I'd go so far as to say sharing music with friends, playing it at an open mic, putting up Youtube videos of your band, giving online lessons on playing a song, or playing Guitar Hero, all shouldn't be illegal. I also don't think any artists is seriously bothered by any of these things (except maybe Metallica).
"Sharing" over P2P is definitely not the same as giving 2 people a CD to copy. Sorry. I'm somewhere between Bob and Yoav in all this, but the point about those 2 things being equal isn't right, even to me.

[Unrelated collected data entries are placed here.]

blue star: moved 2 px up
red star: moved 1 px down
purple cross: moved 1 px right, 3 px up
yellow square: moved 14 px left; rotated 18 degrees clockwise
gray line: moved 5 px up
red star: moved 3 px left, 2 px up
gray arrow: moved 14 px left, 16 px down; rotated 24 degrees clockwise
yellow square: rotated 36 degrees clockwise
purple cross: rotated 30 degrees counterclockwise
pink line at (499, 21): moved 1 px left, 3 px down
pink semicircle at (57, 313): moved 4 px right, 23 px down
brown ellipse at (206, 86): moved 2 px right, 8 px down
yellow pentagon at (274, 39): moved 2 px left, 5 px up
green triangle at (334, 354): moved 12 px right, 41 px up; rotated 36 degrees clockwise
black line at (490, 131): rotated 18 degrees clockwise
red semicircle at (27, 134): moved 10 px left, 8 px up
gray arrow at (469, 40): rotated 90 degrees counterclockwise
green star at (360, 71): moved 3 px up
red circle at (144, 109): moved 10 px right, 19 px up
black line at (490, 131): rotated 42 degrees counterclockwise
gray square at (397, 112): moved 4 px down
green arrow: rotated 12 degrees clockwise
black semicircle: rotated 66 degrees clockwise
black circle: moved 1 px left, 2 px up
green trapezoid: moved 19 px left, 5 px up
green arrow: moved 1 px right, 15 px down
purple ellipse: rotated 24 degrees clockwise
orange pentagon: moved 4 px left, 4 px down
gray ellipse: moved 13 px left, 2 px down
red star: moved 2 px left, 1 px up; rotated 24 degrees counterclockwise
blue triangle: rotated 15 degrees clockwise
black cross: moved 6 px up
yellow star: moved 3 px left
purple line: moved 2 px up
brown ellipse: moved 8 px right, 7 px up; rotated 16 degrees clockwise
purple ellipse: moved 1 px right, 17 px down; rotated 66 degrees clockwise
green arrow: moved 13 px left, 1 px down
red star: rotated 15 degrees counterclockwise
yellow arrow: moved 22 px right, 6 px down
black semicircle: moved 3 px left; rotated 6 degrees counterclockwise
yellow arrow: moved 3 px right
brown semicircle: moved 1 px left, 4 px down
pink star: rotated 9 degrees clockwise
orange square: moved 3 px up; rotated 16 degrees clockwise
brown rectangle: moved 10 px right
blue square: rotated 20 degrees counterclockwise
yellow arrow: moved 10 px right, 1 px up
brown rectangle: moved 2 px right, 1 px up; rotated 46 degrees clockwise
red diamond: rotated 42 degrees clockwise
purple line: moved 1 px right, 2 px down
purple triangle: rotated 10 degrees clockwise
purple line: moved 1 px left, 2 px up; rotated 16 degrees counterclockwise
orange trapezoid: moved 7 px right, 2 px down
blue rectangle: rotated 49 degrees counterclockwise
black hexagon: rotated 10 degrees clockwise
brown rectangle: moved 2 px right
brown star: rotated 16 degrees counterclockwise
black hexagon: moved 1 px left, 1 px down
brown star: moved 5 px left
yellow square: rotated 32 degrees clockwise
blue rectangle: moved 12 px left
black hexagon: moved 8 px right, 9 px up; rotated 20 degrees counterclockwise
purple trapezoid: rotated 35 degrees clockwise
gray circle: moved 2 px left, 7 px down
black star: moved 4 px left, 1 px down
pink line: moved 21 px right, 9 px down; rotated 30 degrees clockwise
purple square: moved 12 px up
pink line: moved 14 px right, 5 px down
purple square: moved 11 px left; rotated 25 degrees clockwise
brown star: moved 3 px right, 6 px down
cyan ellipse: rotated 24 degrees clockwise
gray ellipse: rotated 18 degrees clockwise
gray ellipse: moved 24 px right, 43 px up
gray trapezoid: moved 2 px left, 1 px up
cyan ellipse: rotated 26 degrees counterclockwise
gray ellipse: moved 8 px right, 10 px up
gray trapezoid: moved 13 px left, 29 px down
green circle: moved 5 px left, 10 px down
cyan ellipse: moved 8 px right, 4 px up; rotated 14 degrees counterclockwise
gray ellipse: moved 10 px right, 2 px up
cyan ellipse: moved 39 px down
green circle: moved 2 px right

I don't think the music has anywhere close to the worth the RIAA puts on it, and for the most part I think if they make it, it should be "out there". I don't think it's fair to pay for a song that has any restriction on what I do with it. I also don't think I should pay for some song I want to use once to splice into a clip of a funny home movie. I don't like to be micro managed.
Also, as I said, if you make it hard for me to get your music in any small way, I'm going the free and easy route. That's your fault for not adapting to the market's desires.
This is quite the gray area, I understand. Saying someone should make something and it should be given away all the time is stupid, no matter the format. Unless as mentioned, there was no money, or they didn't depend on that money to eat. Then, yes, all things should be free in an ideal world.
I also think it's unreasonable to say that if you make something for the public because it's supposedly what you love, that you get to decide, for every little thing, what and when to charge people in the end. It's usually not even the creators deciding. Many would much rather you go to their shows and/or pay much less for the music.
The market does decide, even if the market is made up of "thieves". Because of technology, if someone doesn't want to pay for something, they can easily choose not to. I don't know what the answer to this is. I don't think it should spur a bunch of silly laws, and I don't think it's entirely right in all circumstances, but you can't put the genie back in the bottle.
The industry needs to find a way to give people what they want, the way they want it or they will keep losing. If they had done that in the first place, we probably wouldn't be in this situation.